[DATASET RECORDS]
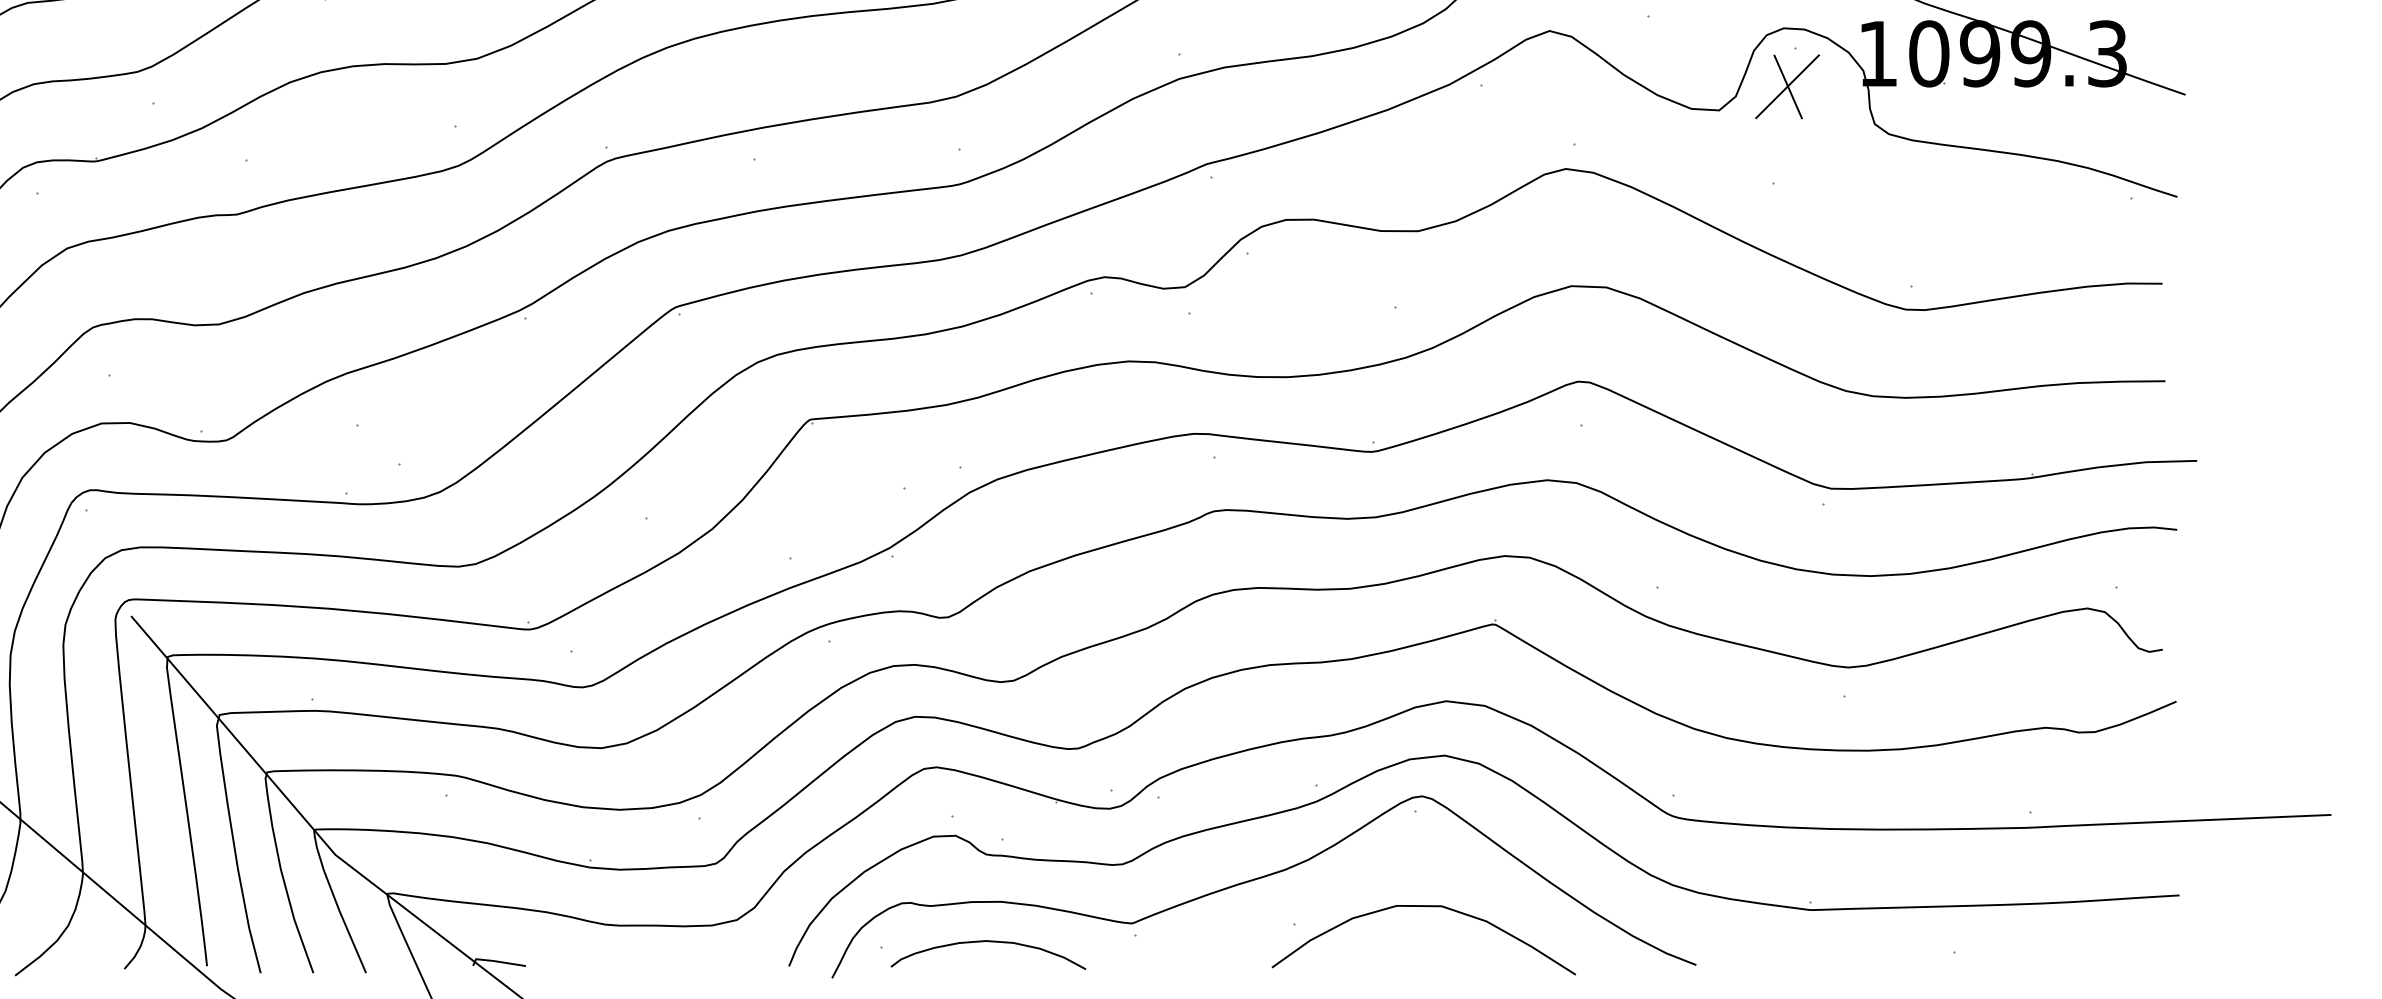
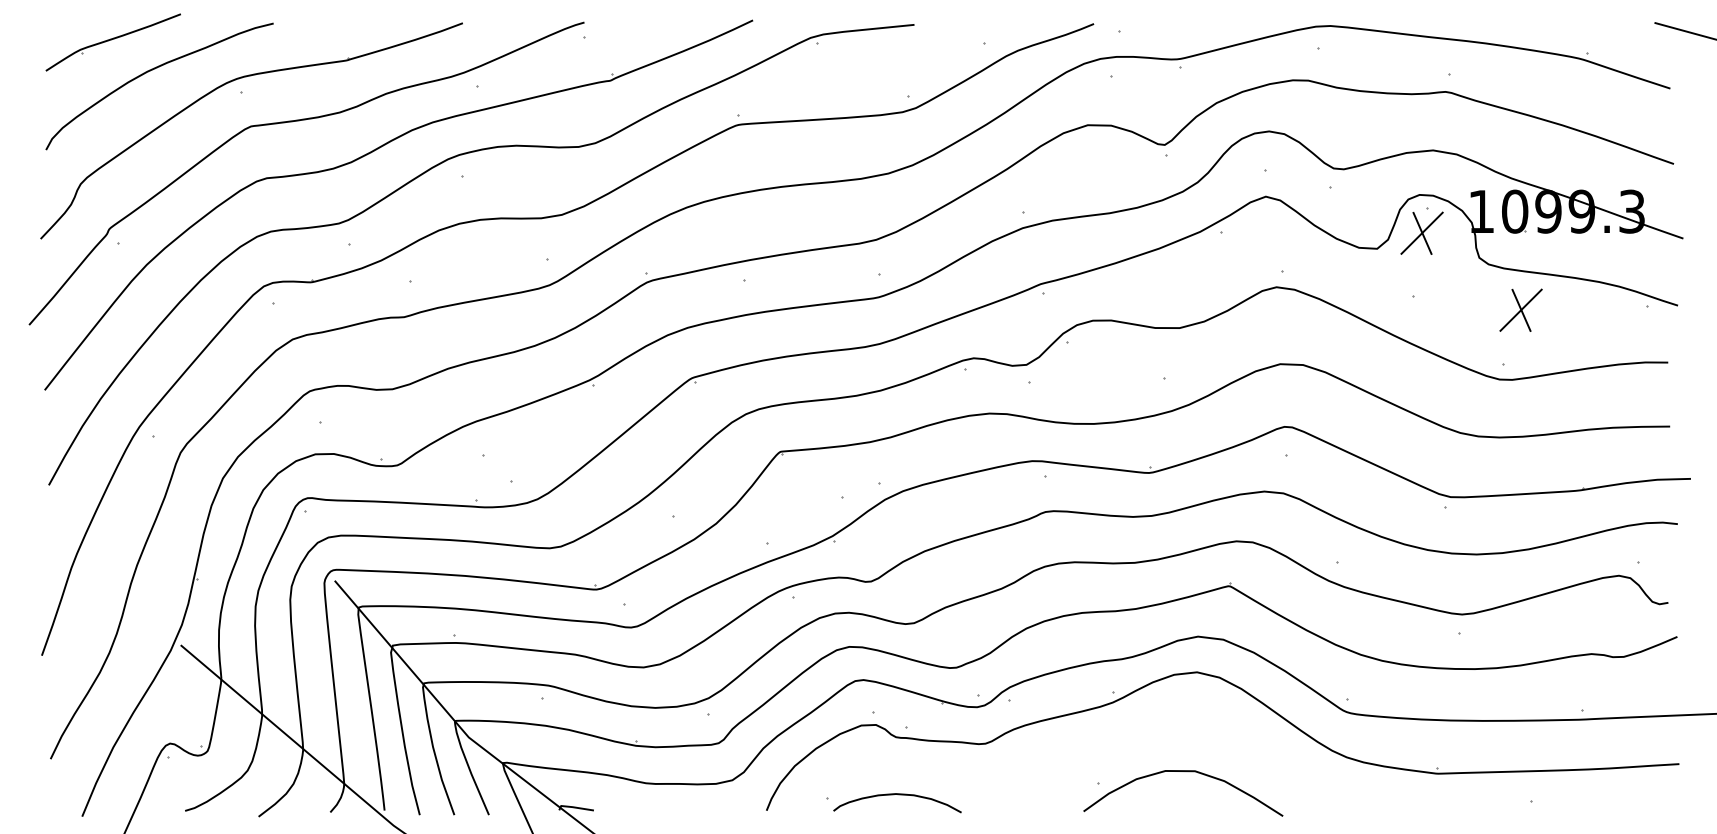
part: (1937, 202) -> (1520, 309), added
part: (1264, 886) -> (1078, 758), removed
[/DATASET RECORDS]
[DATASET RECORDS]
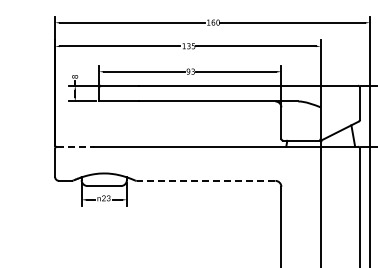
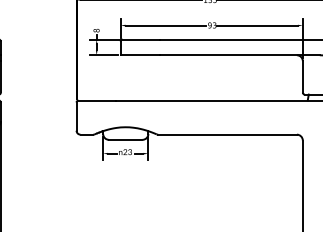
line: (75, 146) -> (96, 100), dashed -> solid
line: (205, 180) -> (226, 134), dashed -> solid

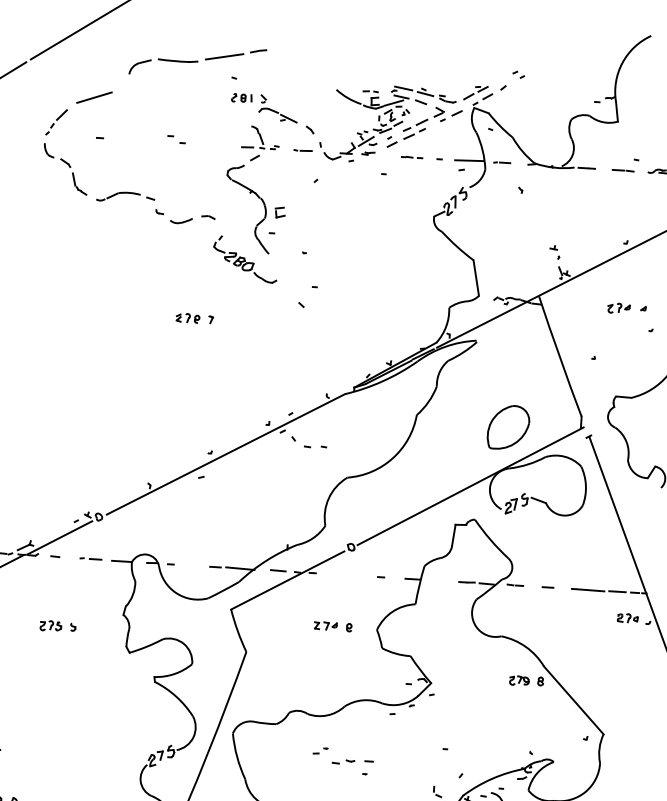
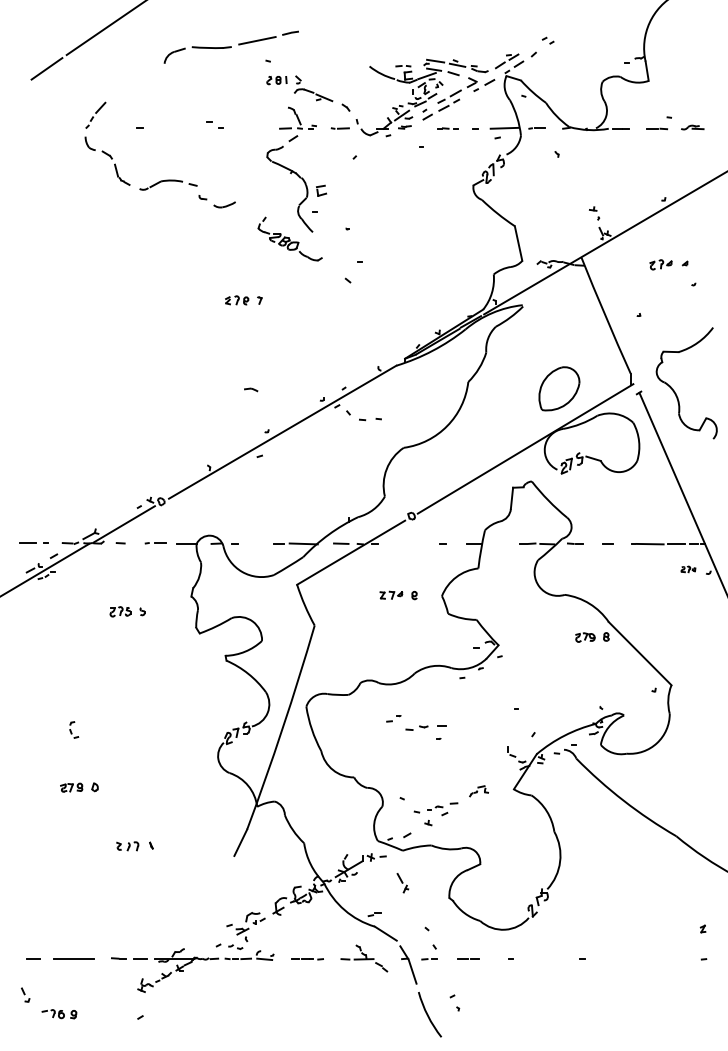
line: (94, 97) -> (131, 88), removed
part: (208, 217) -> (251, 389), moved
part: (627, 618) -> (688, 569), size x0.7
[/DATASET RECORDS]
**THE PROBLEM**.
Wherever the string "removed" occurs in the listing, return the line it sits on.

**EXERCISE RESPONSE**.
part: (1264, 886) -> (1078, 758), removed
line: (94, 97) -> (131, 88), removed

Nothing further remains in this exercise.